#### [Exercise goal]
Write out each line of the material again, word for word.

:::

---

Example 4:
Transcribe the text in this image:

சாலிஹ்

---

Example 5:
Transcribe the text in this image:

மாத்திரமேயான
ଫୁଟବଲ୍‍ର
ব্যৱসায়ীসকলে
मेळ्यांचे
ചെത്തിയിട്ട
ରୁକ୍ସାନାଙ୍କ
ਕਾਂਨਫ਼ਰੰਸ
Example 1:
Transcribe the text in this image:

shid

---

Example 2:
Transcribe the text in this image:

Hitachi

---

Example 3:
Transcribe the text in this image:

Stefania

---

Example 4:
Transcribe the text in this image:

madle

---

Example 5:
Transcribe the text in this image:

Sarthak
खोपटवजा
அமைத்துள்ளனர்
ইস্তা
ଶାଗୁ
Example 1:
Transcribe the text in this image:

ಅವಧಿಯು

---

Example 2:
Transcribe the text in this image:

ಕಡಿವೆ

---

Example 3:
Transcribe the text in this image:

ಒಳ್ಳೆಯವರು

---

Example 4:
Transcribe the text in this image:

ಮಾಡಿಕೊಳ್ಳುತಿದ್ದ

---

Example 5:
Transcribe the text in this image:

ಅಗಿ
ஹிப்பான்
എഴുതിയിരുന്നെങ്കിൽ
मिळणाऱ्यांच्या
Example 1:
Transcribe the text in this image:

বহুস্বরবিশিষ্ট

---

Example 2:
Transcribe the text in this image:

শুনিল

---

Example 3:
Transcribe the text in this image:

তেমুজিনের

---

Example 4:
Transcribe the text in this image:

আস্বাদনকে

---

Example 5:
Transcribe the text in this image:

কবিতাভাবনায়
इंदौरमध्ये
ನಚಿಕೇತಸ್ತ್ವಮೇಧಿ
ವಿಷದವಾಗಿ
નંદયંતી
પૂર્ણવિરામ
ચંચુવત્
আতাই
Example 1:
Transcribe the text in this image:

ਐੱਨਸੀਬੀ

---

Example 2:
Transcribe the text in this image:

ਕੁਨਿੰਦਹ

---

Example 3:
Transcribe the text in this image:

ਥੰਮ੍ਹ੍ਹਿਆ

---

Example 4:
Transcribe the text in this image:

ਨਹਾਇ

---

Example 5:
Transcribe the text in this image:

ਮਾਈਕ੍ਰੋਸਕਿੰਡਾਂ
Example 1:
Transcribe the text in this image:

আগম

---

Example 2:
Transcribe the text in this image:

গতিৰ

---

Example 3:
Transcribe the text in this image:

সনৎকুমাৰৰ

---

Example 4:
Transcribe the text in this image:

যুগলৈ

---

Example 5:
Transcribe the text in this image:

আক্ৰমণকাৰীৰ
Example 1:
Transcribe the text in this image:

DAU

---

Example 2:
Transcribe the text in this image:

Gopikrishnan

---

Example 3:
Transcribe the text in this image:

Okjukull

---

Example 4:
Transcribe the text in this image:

:::

#### [Reply]
---

Example 4:
Transcribe the text in this image:

சாலிஹ்

---

Example 5:
Transcribe the text in this image:

மாத்திரமேயான
ଫୁଟବଲ୍‍ର
ব্যৱসায়ীসকলে
मेळ्यांचे
ചെത്തിയിട്ട
ରୁକ୍ସାନାଙ୍କ
ਕਾਂਨਫ਼ਰੰਸ
Example 1:
Transcribe the text in this image:

shid

---

Example 2:
Transcribe the text in this image:

Hitachi

---

Example 3:
Transcribe the text in this image:

Stefania

---

Example 4:
Transcribe the text in this image:

madle

---

Example 5:
Transcribe the text in this image:

Sarthak
खोपटवजा
அமைத்துள்ளனர்
ইস্তা
ଶାଗୁ
Example 1:
Transcribe the text in this image:

ಅವಧಿಯು

---

Example 2:
Transcribe the text in this image:

ಕಡಿವೆ

---

Example 3:
Transcribe the text in this image:

ಒಳ್ಳೆಯವರು

---

Example 4:
Transcribe the text in this image:

ಮಾಡಿಕೊಳ್ಳುತಿದ್ದ

---

Example 5:
Transcribe the text in this image:

ಅಗಿ
ஹிப்பான்
എഴുതിയിരുന്നെങ്കിൽ
मिळणाऱ्यांच्या
Example 1:
Transcribe the text in this image:

বহুস্বরবিশিষ্ট

---

Example 2:
Transcribe the text in this image:

শুনিল

---

Example 3:
Transcribe the text in this image:

তেমুজিনের

---

Example 4:
Transcribe the text in this image:

আস্বাদনকে

---

Example 5:
Transcribe the text in this image:

কবিতাভাবনায়
इंदौरमध्ये
ನಚಿಕೇತಸ್ತ್ವಮೇಧಿ
ವಿಷದವಾಗಿ
નંદયંતી
પૂર્ણવિરામ
ચંચુવત્
আতাই
Example 1:
Transcribe the text in this image:

ਐੱਨਸੀਬੀ

---

Example 2:
Transcribe the text in this image:

ਕੁਨਿੰਦਹ

---

Example 3:
Transcribe the text in this image:

ਥੰਮ੍ਹ੍ਹਿਆ

---

Example 4:
Transcribe the text in this image:

ਨਹਾਇ

---

Example 5:
Transcribe the text in this image:

ਮਾਈਕ੍ਰੋਸਕਿੰਡਾਂ
Example 1:
Transcribe the text in this image:

আগম

---

Example 2:
Transcribe the text in this image:

গতিৰ

---

Example 3:
Transcribe the text in this image:

সনৎকুমাৰৰ

---

Example 4:
Transcribe the text in this image:

যুগলৈ

---

Example 5:
Transcribe the text in this image:

আক্ৰমণকাৰীৰ
Example 1:
Transcribe the text in this image:

DAU

---

Example 2:
Transcribe the text in this image:

Gopikrishnan

---

Example 3:
Transcribe the text in this image:

Okjukull

---

Example 4:
Transcribe the text in this image:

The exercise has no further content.